ABSTRACT

Following its launch in 2000, Soccer and Society has aimed to cover all aspects of soccer globally from anthropological, cultural, economic, historical, political and sociological perspectives. Since 2000, however, with the exception of Jinxia and Mangan’s discussion of women’s soccer in China and Majumdar’s research on women’s soccer in India, fewer contributors have dealt explicitly with what has come to be commonly known as ‘women’s soccer’.[ 1 ] In a similar way, with the exception of Clayton and Harris’s work on the role of footballer’s wives in the construction of idealized masculinity, fewer contributors have dealt explicitly with aspects of the soccer-gender nexus.[ 2 ] In this essay, I shall attempt to address this dearth of research by focusing on aspects of the sport-gender nexus in the Republic of Ireland with specific reference to the formal emergence and development of women’s soccer since 1973. The academic sub-discipline of the sociology of sport in Ireland is in its relative infancy, though a number of male sociologists including Bairner, Hassan, Magee, Fulton and Tuck have made valuable contributions to our understanding of aspects of the sport-national identity nexus in Ireland.[ 3 ] By comparison, with the exception of the author’s doctoral research, the sport-gender nexus is relatively under-researched.

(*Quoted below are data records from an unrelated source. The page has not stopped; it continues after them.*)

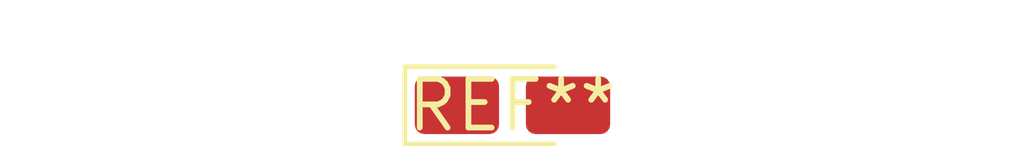
<source format=kicad_pcb>
(kicad_pcb (version 20240108) (generator pcbnew)

  (general
    (thickness 1.6)
  )

  (paper "A4")
  (layers
    (0 "F.Cu" signal)
    (31 "B.Cu" signal)
    (32 "B.Adhes" user "B.Adhesive")
    (33 "F.Adhes" user "F.Adhesive")
    (34 "B.Paste" user)
    (35 "F.Paste" user)
    (36 "B.SilkS" user "B.Silkscreen")
    (37 "F.SilkS" user "F.Silkscreen")
    (38 "B.Mask" user)
    (39 "F.Mask" user)
    (40 "Dwgs.User" user "User.Drawings")
    (41 "Cmts.User" user "User.Comments")
    (42 "Eco1.User" user "User.Eco1")
    (43 "Eco2.User" user "User.Eco2")
    (44 "Edge.Cuts" user)
    (45 "Margin" user)
    (46 "B.CrtYd" user "B.Courtyard")
    (47 "F.CrtYd" user "F.Courtyard")
    (48 "B.Fab" user)
    (49 "F.Fab" user)
    (50 "User.1" user)
    (51 "User.2" user)
    (52 "User.3" user)
    (53 "User.4" user)
    (54 "User.5" user)
    (55 "User.6" user)
    (56 "User.7" user)
    (57 "User.8" user)
    (58 "User.9" user)
  )

  (setup
    (pad_to_mask_clearance 0)
    (pcbplotparams
      (layerselection 0x00010fc_ffffffff)
      (plot_on_all_layers_selection 0x0000000_00000000)
      (disableapertmacros false)
      (usegerberextensions false)
      (usegerberattributes false)
      (usegerberadvancedattributes false)
      (creategerberjobfile false)
      (dashed_line_dash_ratio 12.000000)
      (dashed_line_gap_ratio 3.000000)
      (svgprecision 4)
      (plotframeref false)
      (viasonmask false)
      (mode 1)
      (useauxorigin false)
      (hpglpennumber 1)
      (hpglpenspeed 20)
      (hpglpendiameter 15.000000)
      (dxfpolygonmode false)
      (dxfimperialunits false)
      (dxfusepcbnewfont false)
      (psnegative false)
      (psa4output false)
      (plotreference false)
      (plotvalue false)
      (plotinvisibletext false)
      (sketchpadsonfab false)
      (subtractmaskfromsilk false)
      (outputformat 1)
      (mirror false)
      (drillshape 1)
      (scaleselection 1)
      (outputdirectory "")
    )
  )

  (net 0 "")

  (footprint "D_MicroMELF_Handsoldering" (layer "F.Cu") (at 0 0))

)

</source>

This essay should be seen, then, as ‘one symptom of a beginning’;[ 4 ] that is to say, it should be seen as an attempt to develop a more adequate sociological model for the subject matter in question, in this case, females’ increasing involvement in a traditionally associated male sport like soccer in Ireland. In this connection, I shall draw on empirical data gathered for a doctoral research project,[ 5 ] aspects of which have been discussed in detail elsewhere.[ 6 ] For the purposes of this discussion, I will focus more specifically on data from in-depth interviews and data gathered during my elite-level involvement as a player in women’s soccer since 1995.